== TEXT PASSAGE ==
.....
In [12]: text_blob.words[-1].singularize()
Out[12]: 'entity'
 
In [13]: text_blob.words[1]
Out[13]: 'mining'
 
In [14]: text_blob.words[1].pluralize()
Out[14]: 'minings'
 
In [15]: text_blob.words[0]
Out[15]: 'Text'
 
In [16]: text_blob.words[0].pluralize()
Out[16]: 'Texts'
 
# Lemmatization
In [17]: from textblob import Word
 
In [18]: w = Word("are")
 
In [19]: w.lemmatize()
Out[19]: 'are'
 
In [20]: w.lemmatize('v')
Out[20]: u'be'
 
# WordNet
In [21]: from textblob.wordnet import VERB
 
In [22]: word = Word("are")
.....
== DATA EXCERPTS ==
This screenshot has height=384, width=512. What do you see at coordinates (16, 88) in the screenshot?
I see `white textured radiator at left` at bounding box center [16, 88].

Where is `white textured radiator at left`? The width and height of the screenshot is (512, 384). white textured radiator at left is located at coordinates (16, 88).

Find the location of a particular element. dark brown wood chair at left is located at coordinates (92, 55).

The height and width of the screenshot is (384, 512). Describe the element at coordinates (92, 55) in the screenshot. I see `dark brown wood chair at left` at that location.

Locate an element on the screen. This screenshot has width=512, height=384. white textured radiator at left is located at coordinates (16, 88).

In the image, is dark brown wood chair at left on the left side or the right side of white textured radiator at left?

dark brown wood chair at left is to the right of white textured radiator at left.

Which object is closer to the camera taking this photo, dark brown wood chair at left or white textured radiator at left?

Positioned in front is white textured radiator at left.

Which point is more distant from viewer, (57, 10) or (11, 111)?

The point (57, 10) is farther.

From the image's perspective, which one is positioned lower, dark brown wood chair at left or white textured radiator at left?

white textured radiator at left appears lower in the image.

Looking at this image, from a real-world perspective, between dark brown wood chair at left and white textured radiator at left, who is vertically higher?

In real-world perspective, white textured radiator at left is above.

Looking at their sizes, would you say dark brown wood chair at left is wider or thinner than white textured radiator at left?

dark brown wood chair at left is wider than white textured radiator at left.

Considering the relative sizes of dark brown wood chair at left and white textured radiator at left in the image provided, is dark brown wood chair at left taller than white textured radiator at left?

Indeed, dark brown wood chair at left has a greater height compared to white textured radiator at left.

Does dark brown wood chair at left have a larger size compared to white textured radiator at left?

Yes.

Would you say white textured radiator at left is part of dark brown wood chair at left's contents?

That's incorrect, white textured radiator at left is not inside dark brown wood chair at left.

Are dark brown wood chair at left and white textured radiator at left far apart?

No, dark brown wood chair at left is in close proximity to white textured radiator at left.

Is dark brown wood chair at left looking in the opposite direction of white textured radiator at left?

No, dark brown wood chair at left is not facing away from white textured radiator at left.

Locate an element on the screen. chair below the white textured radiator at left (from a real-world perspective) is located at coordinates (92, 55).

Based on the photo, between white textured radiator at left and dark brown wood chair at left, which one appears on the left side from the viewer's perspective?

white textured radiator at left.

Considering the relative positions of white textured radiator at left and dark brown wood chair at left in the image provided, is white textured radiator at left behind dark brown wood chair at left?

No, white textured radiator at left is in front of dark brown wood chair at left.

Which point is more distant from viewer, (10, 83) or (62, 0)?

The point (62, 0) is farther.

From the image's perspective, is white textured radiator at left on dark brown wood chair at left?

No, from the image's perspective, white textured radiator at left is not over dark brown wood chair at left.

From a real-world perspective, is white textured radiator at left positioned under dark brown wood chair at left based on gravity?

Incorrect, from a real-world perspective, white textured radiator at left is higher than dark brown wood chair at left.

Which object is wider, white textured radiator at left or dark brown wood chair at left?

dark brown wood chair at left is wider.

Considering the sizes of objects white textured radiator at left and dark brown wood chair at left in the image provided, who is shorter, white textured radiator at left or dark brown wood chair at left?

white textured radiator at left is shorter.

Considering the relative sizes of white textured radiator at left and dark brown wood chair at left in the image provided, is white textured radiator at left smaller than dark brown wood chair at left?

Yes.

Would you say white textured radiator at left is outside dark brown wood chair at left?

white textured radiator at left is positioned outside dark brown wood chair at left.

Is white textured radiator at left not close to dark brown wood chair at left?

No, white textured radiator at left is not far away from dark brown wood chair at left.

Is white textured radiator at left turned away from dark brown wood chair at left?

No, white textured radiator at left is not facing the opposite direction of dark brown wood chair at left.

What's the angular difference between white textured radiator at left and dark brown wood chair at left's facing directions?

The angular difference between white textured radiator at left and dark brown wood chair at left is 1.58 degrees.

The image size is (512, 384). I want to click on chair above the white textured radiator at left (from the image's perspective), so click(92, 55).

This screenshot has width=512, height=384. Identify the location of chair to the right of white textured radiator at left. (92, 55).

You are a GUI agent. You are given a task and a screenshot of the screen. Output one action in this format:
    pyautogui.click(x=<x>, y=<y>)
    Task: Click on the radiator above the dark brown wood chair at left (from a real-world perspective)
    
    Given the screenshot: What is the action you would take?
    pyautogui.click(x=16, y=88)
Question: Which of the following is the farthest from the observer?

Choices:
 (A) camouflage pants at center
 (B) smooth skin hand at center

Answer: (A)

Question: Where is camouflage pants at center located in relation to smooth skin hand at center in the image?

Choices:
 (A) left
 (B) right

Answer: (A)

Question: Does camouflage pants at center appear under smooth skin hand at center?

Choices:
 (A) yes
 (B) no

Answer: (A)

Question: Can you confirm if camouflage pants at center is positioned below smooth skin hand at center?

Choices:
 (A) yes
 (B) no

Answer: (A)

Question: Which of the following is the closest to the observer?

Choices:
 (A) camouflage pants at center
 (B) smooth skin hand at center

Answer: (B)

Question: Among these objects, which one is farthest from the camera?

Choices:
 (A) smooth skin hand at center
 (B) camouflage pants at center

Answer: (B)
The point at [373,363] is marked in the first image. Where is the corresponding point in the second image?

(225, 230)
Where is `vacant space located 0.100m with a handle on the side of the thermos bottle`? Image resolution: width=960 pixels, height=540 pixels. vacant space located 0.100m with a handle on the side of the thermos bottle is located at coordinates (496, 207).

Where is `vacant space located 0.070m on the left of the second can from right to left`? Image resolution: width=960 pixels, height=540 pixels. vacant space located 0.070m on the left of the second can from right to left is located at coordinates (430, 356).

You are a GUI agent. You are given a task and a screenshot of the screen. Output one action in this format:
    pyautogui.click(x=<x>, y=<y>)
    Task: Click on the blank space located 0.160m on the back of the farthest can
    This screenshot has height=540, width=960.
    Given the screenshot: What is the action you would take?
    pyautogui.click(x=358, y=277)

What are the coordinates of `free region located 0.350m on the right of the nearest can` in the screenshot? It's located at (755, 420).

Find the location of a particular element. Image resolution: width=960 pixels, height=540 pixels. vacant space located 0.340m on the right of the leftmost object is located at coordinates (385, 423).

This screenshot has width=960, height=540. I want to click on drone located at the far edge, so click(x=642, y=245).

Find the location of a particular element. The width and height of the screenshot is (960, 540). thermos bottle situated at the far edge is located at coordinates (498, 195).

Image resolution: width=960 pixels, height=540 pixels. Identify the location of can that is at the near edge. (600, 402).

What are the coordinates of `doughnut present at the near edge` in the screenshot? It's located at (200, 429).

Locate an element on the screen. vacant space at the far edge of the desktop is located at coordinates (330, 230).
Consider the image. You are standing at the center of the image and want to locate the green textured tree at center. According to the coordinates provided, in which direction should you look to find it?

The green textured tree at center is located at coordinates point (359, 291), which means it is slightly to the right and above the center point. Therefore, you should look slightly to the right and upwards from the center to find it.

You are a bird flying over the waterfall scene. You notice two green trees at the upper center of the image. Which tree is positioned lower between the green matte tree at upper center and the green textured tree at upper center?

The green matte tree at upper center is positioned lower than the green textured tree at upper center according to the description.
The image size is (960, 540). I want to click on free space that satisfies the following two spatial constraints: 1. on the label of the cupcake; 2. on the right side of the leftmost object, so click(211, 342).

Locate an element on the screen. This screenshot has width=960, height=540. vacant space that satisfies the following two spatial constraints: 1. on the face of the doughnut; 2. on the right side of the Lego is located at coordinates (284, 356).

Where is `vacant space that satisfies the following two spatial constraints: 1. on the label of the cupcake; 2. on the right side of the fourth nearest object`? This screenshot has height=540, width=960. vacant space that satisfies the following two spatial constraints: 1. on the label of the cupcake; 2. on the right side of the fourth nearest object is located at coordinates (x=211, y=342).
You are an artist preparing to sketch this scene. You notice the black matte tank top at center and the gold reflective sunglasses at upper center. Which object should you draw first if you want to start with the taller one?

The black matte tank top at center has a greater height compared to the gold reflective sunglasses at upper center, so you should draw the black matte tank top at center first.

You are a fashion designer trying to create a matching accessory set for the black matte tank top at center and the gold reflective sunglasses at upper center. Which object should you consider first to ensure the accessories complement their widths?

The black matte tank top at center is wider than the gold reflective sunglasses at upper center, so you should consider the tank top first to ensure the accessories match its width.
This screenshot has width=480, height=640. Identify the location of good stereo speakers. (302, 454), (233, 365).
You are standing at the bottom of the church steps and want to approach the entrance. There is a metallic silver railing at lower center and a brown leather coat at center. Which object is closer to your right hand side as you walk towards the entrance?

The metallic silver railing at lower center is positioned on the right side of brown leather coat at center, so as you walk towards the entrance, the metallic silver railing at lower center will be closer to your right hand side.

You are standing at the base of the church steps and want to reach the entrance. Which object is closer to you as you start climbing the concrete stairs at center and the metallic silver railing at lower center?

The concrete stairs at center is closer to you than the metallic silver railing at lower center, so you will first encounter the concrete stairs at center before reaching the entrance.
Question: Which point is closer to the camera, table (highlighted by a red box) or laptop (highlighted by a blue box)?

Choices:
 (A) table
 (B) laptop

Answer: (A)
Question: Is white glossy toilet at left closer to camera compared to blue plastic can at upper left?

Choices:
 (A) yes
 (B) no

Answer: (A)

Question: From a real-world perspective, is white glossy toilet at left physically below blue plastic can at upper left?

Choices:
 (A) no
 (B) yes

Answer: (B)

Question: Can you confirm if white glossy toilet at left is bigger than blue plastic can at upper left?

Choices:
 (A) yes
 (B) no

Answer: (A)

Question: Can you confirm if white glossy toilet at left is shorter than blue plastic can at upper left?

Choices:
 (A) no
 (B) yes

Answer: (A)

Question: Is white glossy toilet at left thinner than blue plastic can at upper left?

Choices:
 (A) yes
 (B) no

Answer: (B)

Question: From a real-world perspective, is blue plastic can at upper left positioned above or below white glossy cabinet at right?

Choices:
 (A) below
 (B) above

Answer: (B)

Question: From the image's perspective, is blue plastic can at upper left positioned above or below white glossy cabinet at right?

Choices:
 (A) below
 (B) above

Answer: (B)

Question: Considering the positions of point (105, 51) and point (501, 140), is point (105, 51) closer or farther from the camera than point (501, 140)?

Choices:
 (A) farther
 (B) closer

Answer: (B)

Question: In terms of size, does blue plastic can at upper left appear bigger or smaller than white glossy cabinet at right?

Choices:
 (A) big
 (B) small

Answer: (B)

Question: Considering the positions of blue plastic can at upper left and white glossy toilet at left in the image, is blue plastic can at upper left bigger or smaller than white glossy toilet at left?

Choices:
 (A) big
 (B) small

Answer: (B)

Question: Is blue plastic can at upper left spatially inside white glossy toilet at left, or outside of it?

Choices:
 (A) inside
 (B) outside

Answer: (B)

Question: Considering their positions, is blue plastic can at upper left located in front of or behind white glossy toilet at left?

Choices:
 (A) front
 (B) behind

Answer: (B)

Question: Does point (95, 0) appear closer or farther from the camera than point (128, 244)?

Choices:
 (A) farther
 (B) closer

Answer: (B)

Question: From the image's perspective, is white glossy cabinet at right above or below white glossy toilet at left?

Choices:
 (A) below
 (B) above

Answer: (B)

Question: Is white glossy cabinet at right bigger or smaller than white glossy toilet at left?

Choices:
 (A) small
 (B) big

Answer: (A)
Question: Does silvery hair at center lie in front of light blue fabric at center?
.....
== REQUIRED ACTION A ==
Decide whether each statement agrees with the TextBlob session above, answering yes or no and quoting the deciding words: (i) calling pluralize on 'mining' produced 'minings'; (ii) calling lemmatize on Word("are") with no argument produced 'be'; (iii) VERB is imported from textblob.wordnet.
== REQUIRED ACTION B ==
Write what comes next in the TextBlob session, picking up after its final line.

== TASK ANSWER A ==
(i) Yes: "Out[14]: 'minings'"
(ii) No: "Out[19]: 'are'"
(iii) Yes: "from textblob.wordnet import VERB"

== TASK ANSWER B ==
In [23]: word.synsets
Out[23]: 
[Synset('are.n.01'),
 Synset('be.v.01'),
 Synset('be.v.02'),
 Synset('be.v.03'),
 Synset('exist.v.01'),
 Synset('be.v.05'),
 Synset('equal.v.01'),
 Synset('constitute.v.01'),
 Synset('be.v.08'),
 Synset('embody.v.02'),
 Synset('be.v.10'),
 Synset('be.v.11'),
 Synset('be.v.12'),
 Synset('cost.v.01')]
 
In [24]: word.definitions
Out[24]: 
[u'a unit of surface area equal to 100 square meters',
 u'have the quality of being; (copula, used with an adjective or a predicate noun)',
 u'be identical to; be someone or something',
 u'occupy a certain position or area; be somewhere',
 u'have an existence, be extant',
 u'happen, occur, take place; this was during the visit to my parents\' house"',
 u'be identical or equivalent to',
 u'form or compose',
 u'work in a specific place, with a specific subject, or in a specific function',
 u'represent, as of a character on stage',
 u'spend or use time',
 u'have life, be alive',
 u'to remain unmolested, undisturbed, or uninterrupted -- used only in infinitive form',
 u'be priced at']
 
# Spelling Correction
In [25]: splling_test = TextBlob("I m ok")
 
In [26]: spelling_test = TextBlob("I m ok")
 
In [27]: print(spelling_test.correct())
I m ok
 
In [28]: splling_test = TextBlob("I havv good speling!")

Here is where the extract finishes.